_WHAT THE EXERCISE ASKS_. Output range, inclusive: from the line containing "left knee: (457, 403)" to the line containing "right hip: (71, 317)". Restate those lines from the data below word for word and only those.

Records from a dataset
# # # # #
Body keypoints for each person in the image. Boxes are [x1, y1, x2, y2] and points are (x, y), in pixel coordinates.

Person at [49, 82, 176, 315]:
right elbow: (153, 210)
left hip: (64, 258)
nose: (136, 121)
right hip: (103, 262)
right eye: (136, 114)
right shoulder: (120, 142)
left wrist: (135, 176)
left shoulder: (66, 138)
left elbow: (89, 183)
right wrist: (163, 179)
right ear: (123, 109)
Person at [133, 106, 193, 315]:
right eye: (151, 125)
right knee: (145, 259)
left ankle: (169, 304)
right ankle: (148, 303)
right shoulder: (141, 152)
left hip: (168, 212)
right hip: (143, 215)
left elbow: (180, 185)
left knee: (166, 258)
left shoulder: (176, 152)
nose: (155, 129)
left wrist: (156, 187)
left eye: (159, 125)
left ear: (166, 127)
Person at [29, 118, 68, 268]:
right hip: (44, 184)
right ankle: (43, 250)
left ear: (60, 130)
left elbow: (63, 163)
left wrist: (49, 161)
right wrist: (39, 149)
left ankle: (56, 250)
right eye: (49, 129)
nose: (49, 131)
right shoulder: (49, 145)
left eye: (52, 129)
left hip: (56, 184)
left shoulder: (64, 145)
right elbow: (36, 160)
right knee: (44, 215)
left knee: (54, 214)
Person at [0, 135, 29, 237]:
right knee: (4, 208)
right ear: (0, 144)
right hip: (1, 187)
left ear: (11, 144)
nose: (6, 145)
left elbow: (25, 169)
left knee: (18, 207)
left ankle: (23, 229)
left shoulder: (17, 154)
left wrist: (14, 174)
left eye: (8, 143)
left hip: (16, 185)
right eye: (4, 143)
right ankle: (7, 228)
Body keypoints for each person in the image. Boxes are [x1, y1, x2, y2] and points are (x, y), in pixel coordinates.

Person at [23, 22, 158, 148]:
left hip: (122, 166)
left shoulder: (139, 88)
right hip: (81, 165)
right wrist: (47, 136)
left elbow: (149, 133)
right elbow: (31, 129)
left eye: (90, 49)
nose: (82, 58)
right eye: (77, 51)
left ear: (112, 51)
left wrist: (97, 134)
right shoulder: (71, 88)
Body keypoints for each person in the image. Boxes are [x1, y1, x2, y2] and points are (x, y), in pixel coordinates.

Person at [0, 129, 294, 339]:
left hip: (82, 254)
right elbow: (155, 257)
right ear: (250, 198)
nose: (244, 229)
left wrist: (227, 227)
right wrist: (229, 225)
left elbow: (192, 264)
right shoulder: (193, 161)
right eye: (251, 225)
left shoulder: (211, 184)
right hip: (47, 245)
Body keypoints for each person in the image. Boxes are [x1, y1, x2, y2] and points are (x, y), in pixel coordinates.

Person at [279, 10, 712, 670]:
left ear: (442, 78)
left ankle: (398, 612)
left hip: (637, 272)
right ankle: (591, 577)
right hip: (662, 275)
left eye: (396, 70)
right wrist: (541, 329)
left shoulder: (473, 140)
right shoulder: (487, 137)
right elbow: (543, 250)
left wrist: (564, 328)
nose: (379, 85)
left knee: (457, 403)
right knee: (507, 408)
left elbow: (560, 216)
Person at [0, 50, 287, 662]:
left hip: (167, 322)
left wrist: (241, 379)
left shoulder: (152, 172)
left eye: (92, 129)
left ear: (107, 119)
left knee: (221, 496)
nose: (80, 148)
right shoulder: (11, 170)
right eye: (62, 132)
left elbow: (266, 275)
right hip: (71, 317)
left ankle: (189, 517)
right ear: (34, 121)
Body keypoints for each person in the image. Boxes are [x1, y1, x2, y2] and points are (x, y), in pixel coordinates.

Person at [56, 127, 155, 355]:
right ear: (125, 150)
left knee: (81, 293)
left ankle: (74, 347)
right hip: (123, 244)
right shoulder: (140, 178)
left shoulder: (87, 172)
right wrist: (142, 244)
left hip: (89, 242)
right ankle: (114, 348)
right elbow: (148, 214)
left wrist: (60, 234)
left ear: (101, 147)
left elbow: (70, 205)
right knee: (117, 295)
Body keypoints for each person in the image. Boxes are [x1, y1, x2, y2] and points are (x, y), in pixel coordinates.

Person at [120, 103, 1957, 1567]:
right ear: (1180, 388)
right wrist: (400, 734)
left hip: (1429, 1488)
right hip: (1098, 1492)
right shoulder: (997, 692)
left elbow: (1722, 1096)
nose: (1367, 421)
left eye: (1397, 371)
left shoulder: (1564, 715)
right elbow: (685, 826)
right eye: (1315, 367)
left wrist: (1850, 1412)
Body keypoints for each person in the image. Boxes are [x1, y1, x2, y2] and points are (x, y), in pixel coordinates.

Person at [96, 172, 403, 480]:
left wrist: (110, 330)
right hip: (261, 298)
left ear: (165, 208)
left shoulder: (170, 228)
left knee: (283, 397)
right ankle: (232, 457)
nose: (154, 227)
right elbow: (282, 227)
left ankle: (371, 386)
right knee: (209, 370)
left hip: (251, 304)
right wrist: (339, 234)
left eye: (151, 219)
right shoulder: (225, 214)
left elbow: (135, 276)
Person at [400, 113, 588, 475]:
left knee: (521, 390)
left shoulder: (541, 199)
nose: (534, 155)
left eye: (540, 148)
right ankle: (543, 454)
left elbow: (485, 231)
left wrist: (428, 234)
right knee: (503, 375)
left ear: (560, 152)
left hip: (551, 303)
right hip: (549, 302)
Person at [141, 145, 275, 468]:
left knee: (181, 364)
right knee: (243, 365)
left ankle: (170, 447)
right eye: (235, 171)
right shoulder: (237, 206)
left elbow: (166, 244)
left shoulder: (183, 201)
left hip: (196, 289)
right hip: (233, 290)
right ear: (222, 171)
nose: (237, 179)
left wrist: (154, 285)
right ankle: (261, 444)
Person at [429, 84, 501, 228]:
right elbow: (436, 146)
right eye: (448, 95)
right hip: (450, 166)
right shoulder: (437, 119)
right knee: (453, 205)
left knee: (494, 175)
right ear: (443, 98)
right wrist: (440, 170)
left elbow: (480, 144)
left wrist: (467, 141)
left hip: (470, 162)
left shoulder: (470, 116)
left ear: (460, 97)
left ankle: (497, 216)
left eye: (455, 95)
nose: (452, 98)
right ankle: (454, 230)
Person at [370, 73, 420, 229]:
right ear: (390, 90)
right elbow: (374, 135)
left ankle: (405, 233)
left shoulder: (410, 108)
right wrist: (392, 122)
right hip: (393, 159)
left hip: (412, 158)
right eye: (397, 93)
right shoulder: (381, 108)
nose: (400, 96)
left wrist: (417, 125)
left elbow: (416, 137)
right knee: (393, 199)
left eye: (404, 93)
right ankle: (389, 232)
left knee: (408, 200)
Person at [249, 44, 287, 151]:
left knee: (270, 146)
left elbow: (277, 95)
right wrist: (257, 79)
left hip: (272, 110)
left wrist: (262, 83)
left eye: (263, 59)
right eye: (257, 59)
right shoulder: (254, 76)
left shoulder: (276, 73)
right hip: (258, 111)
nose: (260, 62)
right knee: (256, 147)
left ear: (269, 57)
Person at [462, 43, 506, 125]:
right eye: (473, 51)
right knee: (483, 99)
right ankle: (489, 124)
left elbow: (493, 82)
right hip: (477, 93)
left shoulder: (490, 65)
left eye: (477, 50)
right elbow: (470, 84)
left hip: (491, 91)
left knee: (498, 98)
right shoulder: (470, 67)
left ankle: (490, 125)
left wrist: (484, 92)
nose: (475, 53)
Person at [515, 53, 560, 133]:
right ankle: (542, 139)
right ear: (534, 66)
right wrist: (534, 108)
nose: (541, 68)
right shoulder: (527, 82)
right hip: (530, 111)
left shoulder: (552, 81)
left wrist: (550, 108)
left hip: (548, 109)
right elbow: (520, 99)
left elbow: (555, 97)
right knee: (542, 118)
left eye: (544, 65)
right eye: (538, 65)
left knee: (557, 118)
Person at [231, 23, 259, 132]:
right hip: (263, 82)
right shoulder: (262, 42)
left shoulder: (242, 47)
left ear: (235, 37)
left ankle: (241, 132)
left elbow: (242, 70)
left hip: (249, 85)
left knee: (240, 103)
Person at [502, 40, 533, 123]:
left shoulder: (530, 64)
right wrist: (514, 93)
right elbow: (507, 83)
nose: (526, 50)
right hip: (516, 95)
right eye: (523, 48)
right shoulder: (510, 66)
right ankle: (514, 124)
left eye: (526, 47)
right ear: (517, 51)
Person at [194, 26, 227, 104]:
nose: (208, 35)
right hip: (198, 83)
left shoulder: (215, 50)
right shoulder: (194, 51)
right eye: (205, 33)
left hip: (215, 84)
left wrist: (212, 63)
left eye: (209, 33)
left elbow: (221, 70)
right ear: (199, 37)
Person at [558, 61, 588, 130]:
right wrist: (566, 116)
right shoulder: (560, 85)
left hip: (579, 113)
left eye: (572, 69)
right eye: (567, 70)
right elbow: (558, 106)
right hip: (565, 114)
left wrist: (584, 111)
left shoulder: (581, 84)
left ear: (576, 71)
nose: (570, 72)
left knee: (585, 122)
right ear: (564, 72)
# # # # #
_EXERCISE SOLUTION_.
left knee: (457, 403)
right knee: (507, 408)
left elbow: (560, 216)
Person at [0, 50, 287, 662]:
left hip: (167, 322)
left wrist: (241, 379)
left shoulder: (152, 172)
left eye: (92, 129)
left ear: (107, 119)
left knee: (221, 496)
nose: (80, 148)
right shoulder: (11, 170)
right eye: (62, 132)
left elbow: (266, 275)
right hip: (71, 317)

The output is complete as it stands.